Not many weeks passed after North Korea declared itself a Military Nuclear State and conducted nuclear bomb tests before a new crisis erupted. What is remarkable is that the weeks separating the two events were marked by serious efforts to contain the North Korean action, remove it from serious debate and find ways to knock at the door of negotiations with North Korea.
It is possible to say, with out fear of getting it wrong, that the behavior towards Iran will cont copy that towards North Korea. Rigidity will replace flexibility. The main reason for that is the nature of the regional environment surrounding each of the two crises.
In the North Korean case, the United States was forced to delegate an effective role to the neighboring countries for two reasons: The first reason is that these countries, China, Japan, Russia and South Korea strongly defended the need for stability, de-escalation and a political solution. The second reason is that these countries do not represent for American interests, [as does the Middle East], lands that are wide open for looting, exploitation and acquiescence to relationships devoid of any proportionality.
This is not the case with Iran. Iran is surrounded by states that do not have sufficient national immunity. It is in direct proximity to the International Oil Reserves which is an American concern. In addition, it is in direct proximity to the Arab Israeli conflict which constitutes a priority, of special rank, for the United States.
The irony is, without underestimating Iran’s own significance, that the “Neighborhood” is providing Iran with its distinctiveness. The second irony is that the two American wars in Afghanistan and Iraq increased Iran’s regional influence as did the American policy towards the Arab-Israeli conflict.
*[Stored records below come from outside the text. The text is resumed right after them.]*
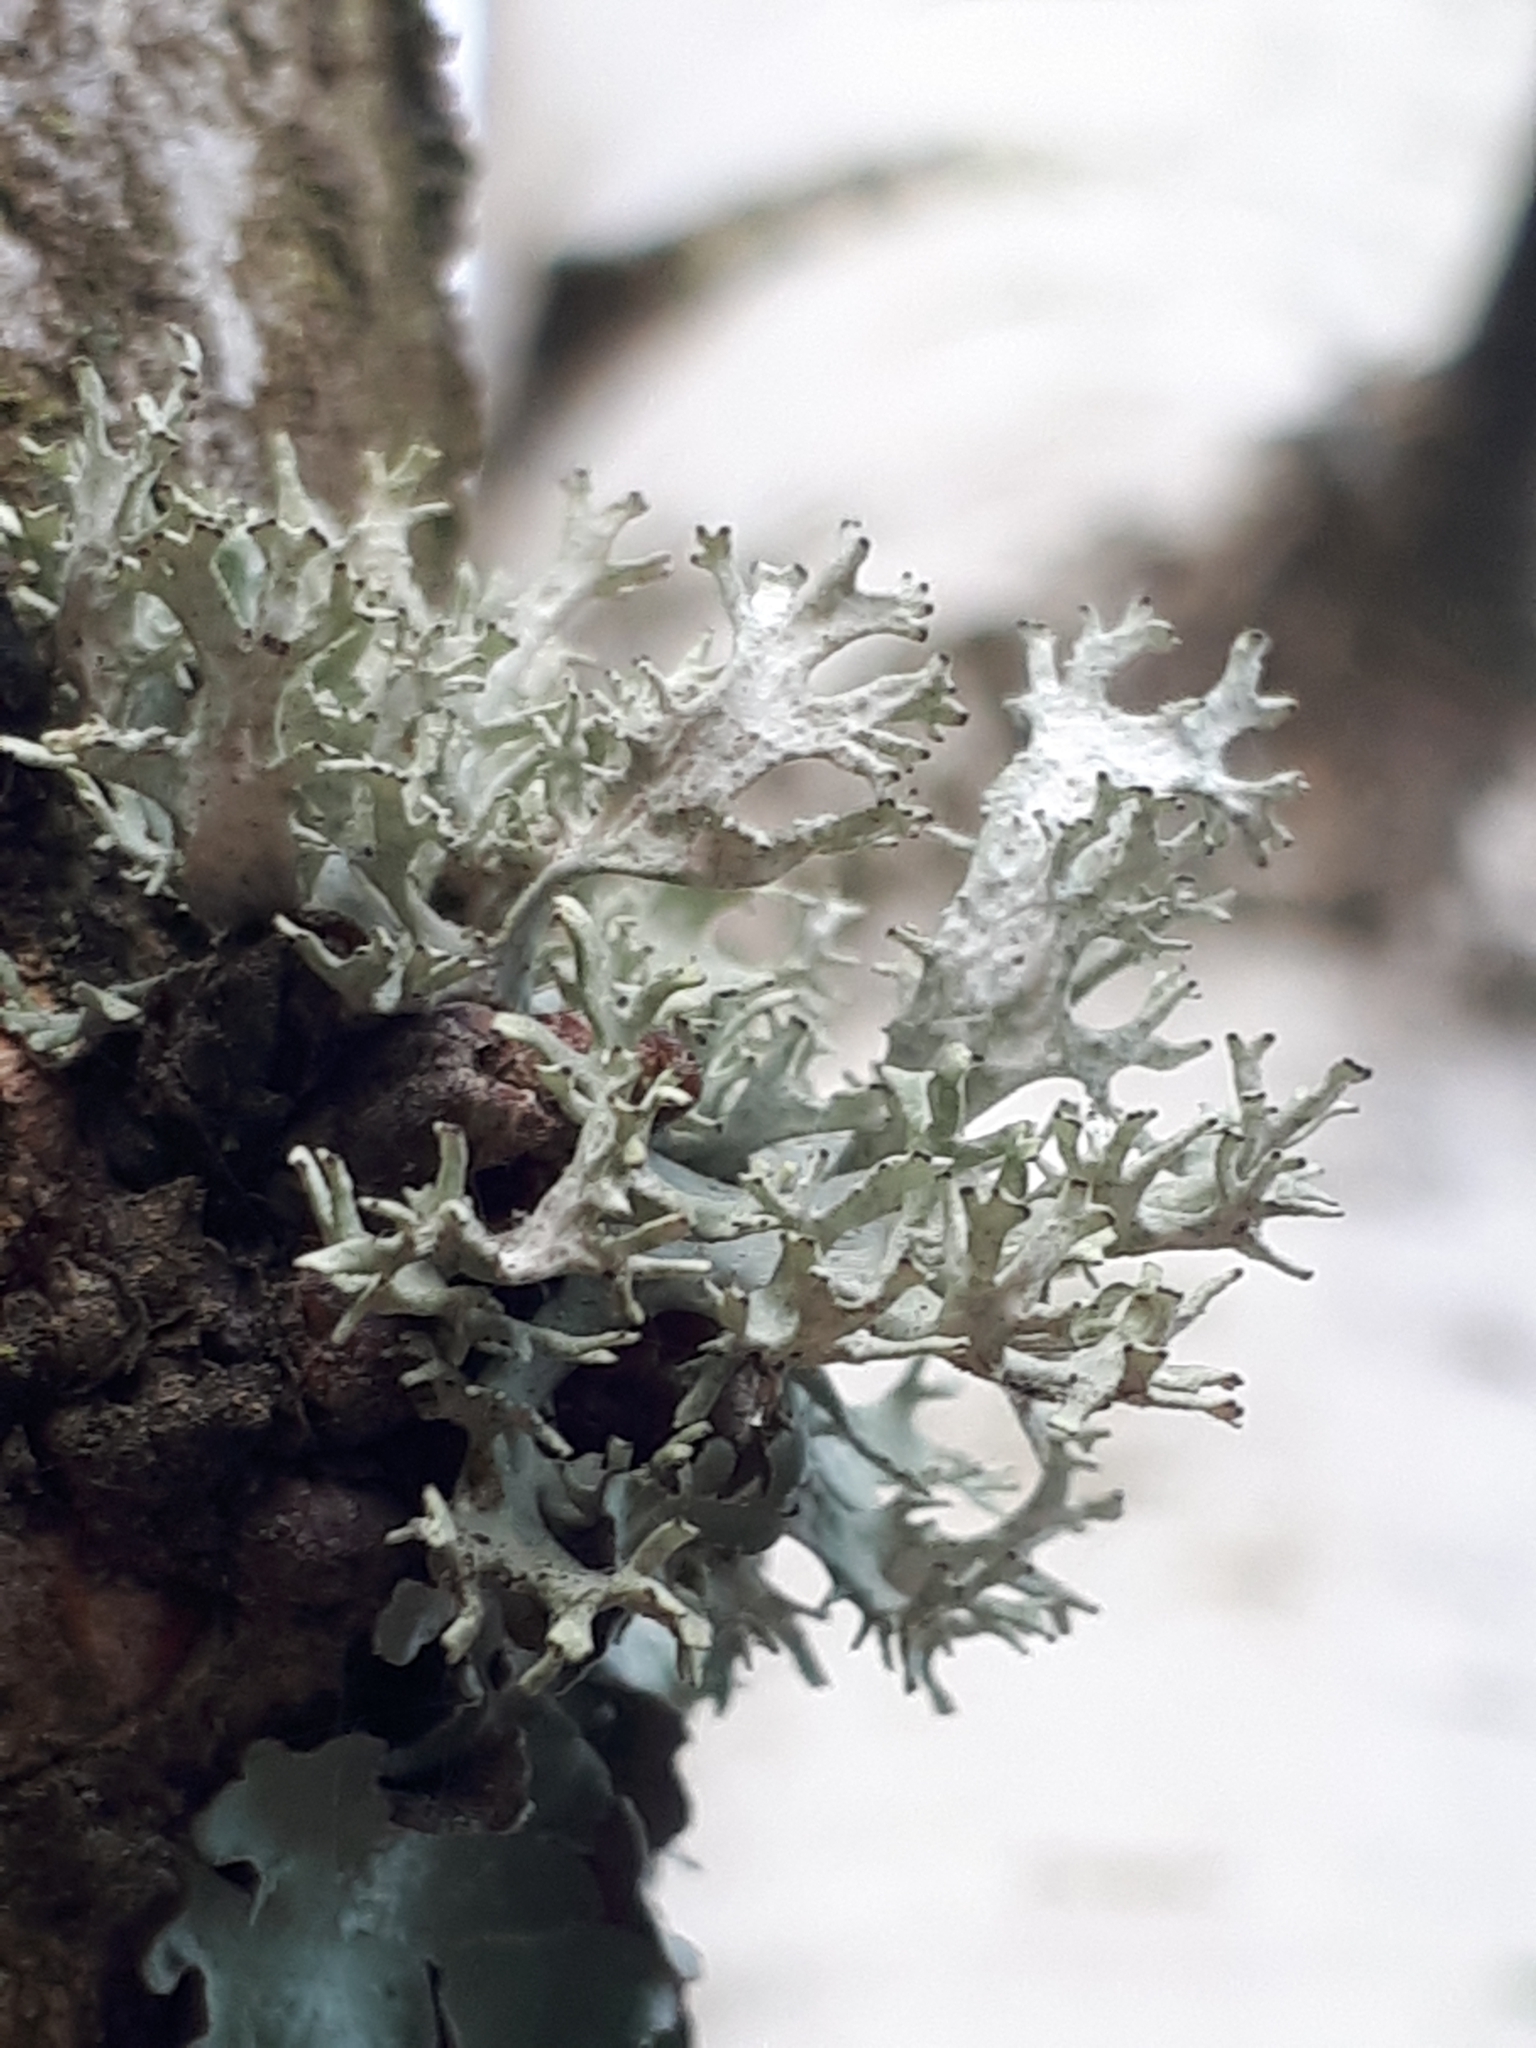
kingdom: Fungi
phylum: Ascomycota
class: Lecanoromycetes
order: Lecanorales
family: Parmeliaceae
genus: Evernia
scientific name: Evernia prunastri
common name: Oak moss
In all the above cases, Iran is filling the void caused by the Arab absence that is unprecedented in recent history. The “swelling” of the Iranian influence is primarily an Arab culpability. A culpability exemplified by consigning the Arab security to outside forces, by the abstinence from a meaningful Iraqi policy that should have prevented the US invasion of Iraq and by the obvious failure of executing a strategy that makes Israel realize that the proposal of a total settlement is only one of several probable alternatives.
All that happened while Iran is a regional traditional power. What will happen when Iran becomes a regional super power as it stands at the intersection of the long term objectives that the US set for itself?
The adoption of resolution 1737 is the opening of a new stage of confrontation in the region. It should help the Americans calling for the use of international institutions and conditional dialog with Tehran. It could also help the opposite view that dialog is unfruitful and that the ceiling of working with others is too low to produce a solution for an urgent problem. It is probable that the group that lead the war with Iraq will push to enforce the second opinion and will do whatever they can to wage a new total confrontation in which “Nuclear Iran” will be the main title, the “Lebanese and Palestinian Terror” the second and the ‘Regional Polarization” its third.
We will find those who will establish tight linkage between resolution 1737 and resolutions 1559 and 1701. As well as between resolution 1737 and the decision to besiege the “Hamas” government and to “Isolate Syria”...This means the overall dangers for the region will increase, especially when we consider the obvious White House inclination to absorb the effects of the Baker-Hamilton Report.
It is not known whether 1737 will be the concluding event of 2006. But it is certain 2007 will be a year of confrontations centered on enforcing an arsenal of UN Security Council Resolutions adopted on behalf of International Interests and labeled as “International Legality Resolutions!”